A decisão estabeleceu que a simples falta de assinatura recente na carteira de trabalho ou no CNIS não basta, por si só, para comprovar o desemprego.
O cidadão precisa apresentar indícios adicionais que demonstrem a ausência de renda e o esforço ativo para retornar ao mercado.
O ministro do STJ Afrânio Vilela, relator do caso, destacou o caráter preventivo da norma.
Ele enfatizou que o Poder Judiciário tem liberdade para avaliar todas as provas idôneas apresentadas pelo segurado.
O que acaba impedindo que as formalidades burocráticas retirem o amparo de quem contribuiu por longos anos.
Como proceder em caso de desemprego para garantir o direito aos auxílios do INSS?
Se você foi demitido ou perdeu sua fonte de renda e deseja assegurar a extensão do seu “período de graça” por até 3 anos, o procedimento exige organização preventiva.
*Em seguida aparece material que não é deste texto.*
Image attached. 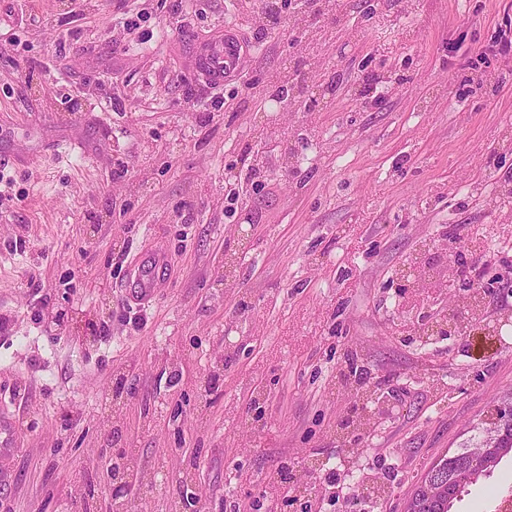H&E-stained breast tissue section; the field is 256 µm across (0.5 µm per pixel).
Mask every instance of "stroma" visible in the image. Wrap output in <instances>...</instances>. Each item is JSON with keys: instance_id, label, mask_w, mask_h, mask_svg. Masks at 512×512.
<instances>
[{"instance_id": "1", "label": "stroma", "mask_w": 512, "mask_h": 512, "mask_svg": "<svg viewBox=\"0 0 512 512\" xmlns=\"http://www.w3.org/2000/svg\"><path fill=\"white\" fill-rule=\"evenodd\" d=\"M298 4L217 93L199 50L253 40L261 0H0V512H171L192 471L205 512H404L512 401V0H321L316 28ZM280 126L293 159L254 177L242 146ZM480 286L467 335H429L434 298ZM105 448L152 492L115 500ZM451 512H512V452ZM164 266H166L165 257L153 255L134 267L132 285L138 298L146 299L154 293L157 279Z\"/></svg>"}]
</instances>
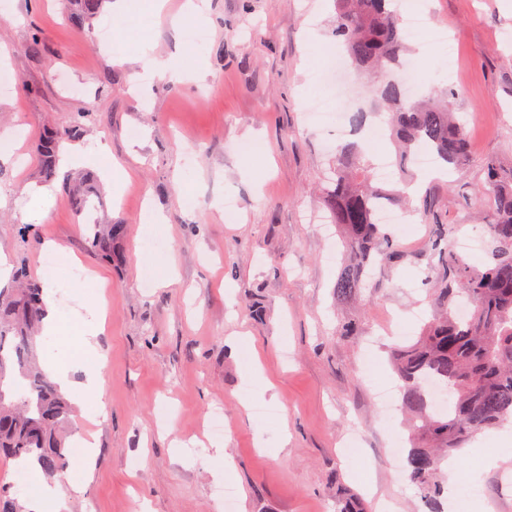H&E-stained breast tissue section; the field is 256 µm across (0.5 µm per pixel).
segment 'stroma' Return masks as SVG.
Instances as JSON below:
<instances>
[{
	"label": "stroma",
	"instance_id": "stroma-1",
	"mask_svg": "<svg viewBox=\"0 0 512 512\" xmlns=\"http://www.w3.org/2000/svg\"><path fill=\"white\" fill-rule=\"evenodd\" d=\"M184 0L154 17L147 0L111 8L87 24L64 0H0V45L16 80L0 90V135L17 125L21 158L0 157V252L12 269L41 278L42 243L57 245L53 284L81 299L108 295L100 349L102 396L76 411L80 433L97 444L92 461L58 474L86 491L66 512H421L420 492L388 451L409 448L400 382L389 363L397 337L387 328L418 314L428 321L438 280L427 264L429 222L405 209L409 231L400 263H377L366 288L337 298L342 262L325 236L324 178L349 130H333L306 109L321 97L360 99L367 124L372 96L360 80L337 88L315 73L337 52L329 32L333 0H209L205 37L192 60L204 79L173 86L153 79L143 92L128 75L143 39L165 55L187 42ZM402 16L421 14L449 44L406 61L426 74L423 95L453 92L468 126L470 161L436 176L408 165L406 180L427 197L439 222L484 238L467 222L485 179L484 162L512 163V0H393ZM83 117L81 145L108 147V164L127 169L119 191L98 168L46 175L37 152L44 130ZM259 142L261 154L239 148ZM49 190V219L25 226L16 204L25 185ZM163 216L152 234L146 210ZM122 224L109 261L90 250L83 216ZM158 241L152 266L176 260L175 282L143 287L139 255ZM354 323L353 334L342 331ZM263 375H250L253 365ZM252 410L243 413L242 398ZM224 417L223 457L207 443L205 421ZM189 443L182 459L172 440ZM467 464L446 473L447 512H512V426L479 433ZM232 470H225V460Z\"/></svg>",
	"mask_w": 512,
	"mask_h": 512
}]
</instances>
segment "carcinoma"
<instances>
[{"mask_svg": "<svg viewBox=\"0 0 512 512\" xmlns=\"http://www.w3.org/2000/svg\"><path fill=\"white\" fill-rule=\"evenodd\" d=\"M74 2L80 19L90 23L106 0ZM390 2L335 0L330 33L343 44L355 71L370 78L400 65L408 39ZM376 93L401 155L426 149L441 164H467L468 129L454 115L452 94L442 101L415 102L411 87L399 80L377 85ZM81 130L77 118L40 139L45 173L55 171L60 144L78 138ZM484 173L482 196L493 203L492 217L485 223L486 261L468 263L449 249L459 225H431L428 261H438L441 271L437 312L414 343L392 351L410 414L407 429L420 438L407 453L406 473L421 493L425 512H438L437 500L444 491L437 456L457 450L493 424L512 420V168L491 157ZM323 194L351 254L334 284L336 297L347 298L362 286L374 262L402 258L392 234L377 222L380 206L386 201L398 204L400 195L373 186L370 167L360 161L356 148L336 158ZM125 231L123 224L96 227L87 244L110 259ZM19 282V288L0 290V458L29 460L53 475L67 467L65 429L72 406L37 360L43 288L25 277ZM456 301L469 305L466 317L451 309ZM430 383L453 394L448 411L431 409Z\"/></svg>", "mask_w": 512, "mask_h": 512, "instance_id": "1", "label": "carcinoma"}]
</instances>
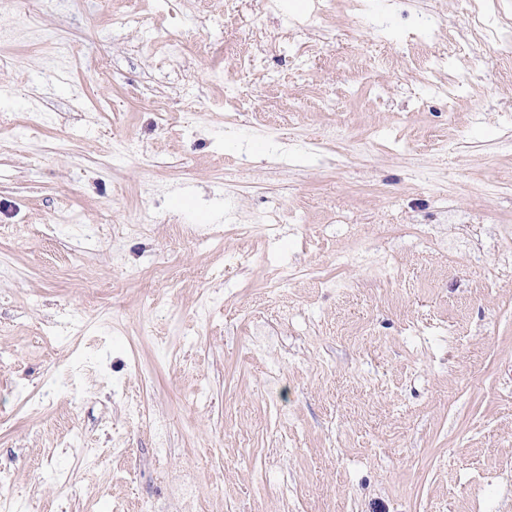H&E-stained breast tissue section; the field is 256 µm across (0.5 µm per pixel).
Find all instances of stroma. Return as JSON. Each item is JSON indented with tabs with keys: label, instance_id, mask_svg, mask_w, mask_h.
Segmentation results:
<instances>
[{
	"label": "stroma",
	"instance_id": "obj_1",
	"mask_svg": "<svg viewBox=\"0 0 512 512\" xmlns=\"http://www.w3.org/2000/svg\"><path fill=\"white\" fill-rule=\"evenodd\" d=\"M312 4L0 0V123L50 117L0 150L27 512H512V86L470 23L512 0Z\"/></svg>",
	"mask_w": 512,
	"mask_h": 512
}]
</instances>
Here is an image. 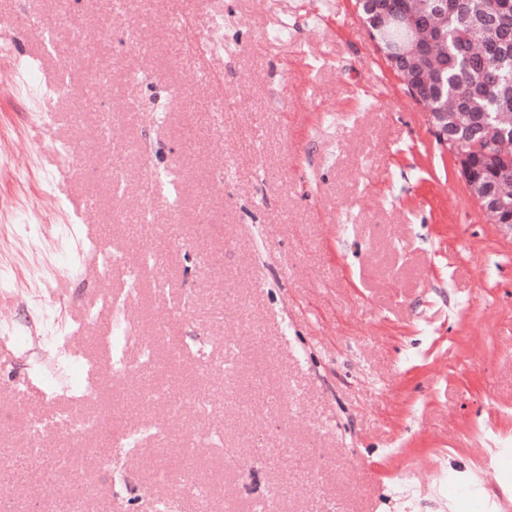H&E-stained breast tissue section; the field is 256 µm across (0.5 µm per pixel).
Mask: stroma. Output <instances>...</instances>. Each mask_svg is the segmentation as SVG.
Masks as SVG:
<instances>
[{
  "label": "stroma",
  "instance_id": "obj_1",
  "mask_svg": "<svg viewBox=\"0 0 512 512\" xmlns=\"http://www.w3.org/2000/svg\"><path fill=\"white\" fill-rule=\"evenodd\" d=\"M1 38L44 85L69 76L35 105L0 57V262L14 269L0 324L24 323L34 290L57 298L69 350L102 382L81 401L60 382L49 401L24 358L0 355L13 512H463L441 471L480 487V512H512V481L483 453L502 436L512 449V240L355 0H0ZM97 243L124 265L102 274ZM106 293L121 314L99 308ZM116 316L140 329L125 361L152 345L178 409L115 374L102 341ZM105 415L167 444L113 447L84 427ZM187 447L202 506L154 476Z\"/></svg>",
  "mask_w": 512,
  "mask_h": 512
}]
</instances>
Siga estes passos práticos:
- Guarde os comprovantes de demissão: Mantenha arquivados o termo de rescisão do contrato de trabalho (TRCT) e as guias de recebimento do seguro-desemprego;
- Junte provas da busca por emprego: Guarde e-mails de envio de currículos, inscrições em agências de emprego, cadastros em plataformas de vagas (como LinkedIn, Catho ou InfoJobs) e convites para entrevistas;
- Utilize testemunhas e cadastros oficiais: Caso não tenha registros digitais, o cadastro ativo no SINE ou o depoimento de pessoas que acompanham sua busca por recolocação servem como provas válidas;
- Apresente os documentos no requerimento: Ao solicitar qualquer benefício futuro ao INSS durante o período prorrogado, anexe toda essa documentação para comprovar que o desemprego era involuntário.
Se o órgão administrativo recusar, os mesmos documentos darão sustentação para reverter a decisão na Justiça com base na nova tese do STJ.
MAS ATENÇÃO! Para acompanhar atualizações em tempo real sobre direitos trabalhistas e calendários de pagamentos, consulte SEMPRE os canais oficiais do Meu INSS e o portal unificado Gov, a fim de evitar cair em golpes.